The UK and the EU reached an agreement on how to divide up jointly managed fish stocks this week.

Under the Brexit trade agreement, the UK and the bloc must negotiate total allowable catches in the stocks they share in both the Atlantic and the North Sea on an annual basis.

A deal was finally approved on Wednesday after two months of discussions.

The UK also reached an agreement with Norway on Tuesday for fishing in each other’s waters.

However, the deal has been slammed as “devastating”.

Under a previous EU deal, Hull-based firm Kirkella could catch 14,000 tonnes of cod in Arctic waters around Svalbard and Norway.

Under the deal announced last week, this has been halved to 7,000 tonnes. 

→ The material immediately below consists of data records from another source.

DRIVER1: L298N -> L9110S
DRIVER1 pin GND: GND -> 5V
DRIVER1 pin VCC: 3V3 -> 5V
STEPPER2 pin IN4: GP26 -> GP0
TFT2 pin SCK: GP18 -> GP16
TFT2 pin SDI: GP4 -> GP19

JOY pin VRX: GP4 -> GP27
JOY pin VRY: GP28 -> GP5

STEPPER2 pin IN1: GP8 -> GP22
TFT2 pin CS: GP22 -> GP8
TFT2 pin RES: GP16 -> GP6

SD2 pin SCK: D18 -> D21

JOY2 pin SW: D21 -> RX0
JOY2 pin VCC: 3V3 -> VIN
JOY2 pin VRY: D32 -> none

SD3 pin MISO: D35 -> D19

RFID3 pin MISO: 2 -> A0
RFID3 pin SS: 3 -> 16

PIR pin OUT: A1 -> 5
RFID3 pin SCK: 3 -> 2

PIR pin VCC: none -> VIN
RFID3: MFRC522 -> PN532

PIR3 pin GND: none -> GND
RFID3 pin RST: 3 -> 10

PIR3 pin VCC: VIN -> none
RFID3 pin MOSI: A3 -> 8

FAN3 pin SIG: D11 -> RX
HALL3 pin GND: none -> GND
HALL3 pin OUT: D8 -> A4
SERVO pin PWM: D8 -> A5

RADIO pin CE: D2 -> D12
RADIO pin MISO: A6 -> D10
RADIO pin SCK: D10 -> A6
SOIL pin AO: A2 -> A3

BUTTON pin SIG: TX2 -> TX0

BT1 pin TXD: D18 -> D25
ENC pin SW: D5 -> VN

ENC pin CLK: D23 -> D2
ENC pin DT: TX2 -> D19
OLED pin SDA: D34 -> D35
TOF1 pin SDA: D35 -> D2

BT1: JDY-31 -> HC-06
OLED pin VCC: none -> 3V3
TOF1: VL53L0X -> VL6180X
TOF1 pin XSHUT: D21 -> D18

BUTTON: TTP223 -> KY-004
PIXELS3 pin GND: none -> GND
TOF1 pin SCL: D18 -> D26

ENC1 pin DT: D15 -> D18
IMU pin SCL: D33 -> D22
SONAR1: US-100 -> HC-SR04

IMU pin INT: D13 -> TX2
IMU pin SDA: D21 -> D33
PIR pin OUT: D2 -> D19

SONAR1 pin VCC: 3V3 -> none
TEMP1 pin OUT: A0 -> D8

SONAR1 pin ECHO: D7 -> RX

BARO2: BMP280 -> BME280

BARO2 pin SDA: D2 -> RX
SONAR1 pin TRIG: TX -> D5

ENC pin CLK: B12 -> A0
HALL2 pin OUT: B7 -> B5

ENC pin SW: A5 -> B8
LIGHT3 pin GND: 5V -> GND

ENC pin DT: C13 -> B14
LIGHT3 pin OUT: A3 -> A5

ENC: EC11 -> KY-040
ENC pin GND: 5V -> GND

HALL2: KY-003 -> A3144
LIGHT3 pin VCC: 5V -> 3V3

This total, however, included the 6,550 tonnes the UK already had the right to catch under the Treaty of Paris, which did not need to be renegotiated after Brexit.

According to the BBC, Kirkella supplied between 8 and 12 percent of all fish sold in UK fish and chip shops prior to Brexit.

Their crew were unable to work for almost an entire year while post-Brexit negotiations remained ongoing.

UK Fisheries chief executive Jane Sandell said of the deal: “To say we are disappointed is an understatement.

We’re devastated for the crew. This [deal] brings a whole different level of uncertainty and instability for our crew members.

“The Government was fully aware of what we need for a viable business. We’ve had many conversations with ministers and civil servants.

“I can only conclude that they don’t really care.”

First mate Charlie Waddy told the Yorkshire Post that the Government had “sold us down the river”, and admitted it “could be the end for Kirkella”.

He said: “For what quota they give us it wouldn’t feed the fish and chip shops in Hull.”